Digestivo nº 432 >>>
Em mais uma época de falta de vergonha na cara na política brasileira, desde o Senado até a Presidência da República, passando pela Câmara dos Deputados, vale a pena assistir Frost/Nixon, filme de Ron Howard, em DVD, que vem sendo justamente celebrado desde seu lançamento no ano passado. O longa retrata a luta de David Frost, um homem de televisão britânico, para entrevistar Richard Nixon, presidente norte-americano deposto, bem como para viabilizar o projeto e arrancar, do vilão, uma admissão de culpa. Num País em que ex-presidentes corruptos desfilam com altivez inabalável, e com o apoio incondicional de governantes em exercício, Frost/Nixon serve para mostrar que, mesmo quando existe absolvição (ou erro da justiça em punir), deve haver hombridade, para assumir erros e saber se retirar da cena política quando ninguém mais aguenta. David Frost, que não era uma especialista no assunto, e que permanece desacreditado na maior parte do tempo do filme, consegue, surpreendentemente, encurralar o hábil ex-presidente, em seu próprio discurso, confirmando que ele se achava "acima da lei" e exigindo, com exímia precisão de timing, uma retratação.
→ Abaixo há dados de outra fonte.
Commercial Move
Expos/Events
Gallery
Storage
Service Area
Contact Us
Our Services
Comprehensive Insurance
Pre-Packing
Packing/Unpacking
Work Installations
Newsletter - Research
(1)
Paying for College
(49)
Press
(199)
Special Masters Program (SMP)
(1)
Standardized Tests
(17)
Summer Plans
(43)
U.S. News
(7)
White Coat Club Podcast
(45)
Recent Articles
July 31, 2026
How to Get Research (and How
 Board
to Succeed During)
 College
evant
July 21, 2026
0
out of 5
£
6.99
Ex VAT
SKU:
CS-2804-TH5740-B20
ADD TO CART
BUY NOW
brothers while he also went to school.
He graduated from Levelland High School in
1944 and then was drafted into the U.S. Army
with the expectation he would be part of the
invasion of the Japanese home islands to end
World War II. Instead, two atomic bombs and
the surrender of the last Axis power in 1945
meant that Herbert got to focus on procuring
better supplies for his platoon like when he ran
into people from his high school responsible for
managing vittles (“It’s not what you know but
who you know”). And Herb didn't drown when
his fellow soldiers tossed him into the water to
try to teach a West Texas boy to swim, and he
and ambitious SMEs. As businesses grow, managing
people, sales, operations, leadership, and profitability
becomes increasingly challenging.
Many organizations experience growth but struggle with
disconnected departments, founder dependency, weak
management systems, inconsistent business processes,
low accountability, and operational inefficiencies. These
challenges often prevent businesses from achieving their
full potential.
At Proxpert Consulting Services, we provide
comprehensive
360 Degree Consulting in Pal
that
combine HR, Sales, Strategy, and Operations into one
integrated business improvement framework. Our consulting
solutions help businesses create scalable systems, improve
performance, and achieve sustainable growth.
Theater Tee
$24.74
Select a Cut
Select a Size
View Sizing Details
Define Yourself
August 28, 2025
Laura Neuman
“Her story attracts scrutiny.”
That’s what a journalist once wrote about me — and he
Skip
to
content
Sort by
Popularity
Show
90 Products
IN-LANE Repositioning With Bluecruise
Claro que os Estados Unidos da América dos anos 1970, quando se deu esse episódio, não combinam com o mesmo país de George W. Bush — alguém que, segundo se diz nos "extras", cometeu crimes tão graves quanto os de Richard Nixon, e que hoje desfila com a mesma altivez de nossos mandatários corruptos... De fato, alguma coisa se perdeu desde o ativismo do fim dos 1960 até a geração internet, que consegue, sim, eleger alguém como Barack Obama, e que, no Brasil, sabe promover linchamentos on-line, mas que não consegue se mobilizar, com a mesma eficiência, no mundo real... O problema dos EUA talvez seja o de simplesmente reacender uma chama esquecida; o problema do Brasil, porém, talvez seja mais grave, pois o nosso impeachment permanece "em aberto"; os nossos coronéis censuram e, ao mesmo tempo, posam como paladinos da democracia; enquanto o nosso poder executivo se reconcilia com todo esse passado como se risse de sua história, de seus eleitores e da opinião pública.
>>> Frost/Nixon
Frost não parece tão brilhante como entrevistador, a não ser a partir do momento que resolve realmente estudar o caso e se preparar adequadamente para entrevistar Nixon. Antes disso, ele passa por momentos até constrangedores diante de um Nixon seguro e articulado. Creio que o mérito de Frost foi mais preparo do que uma capacidade inata de decifrar seus entrevistados.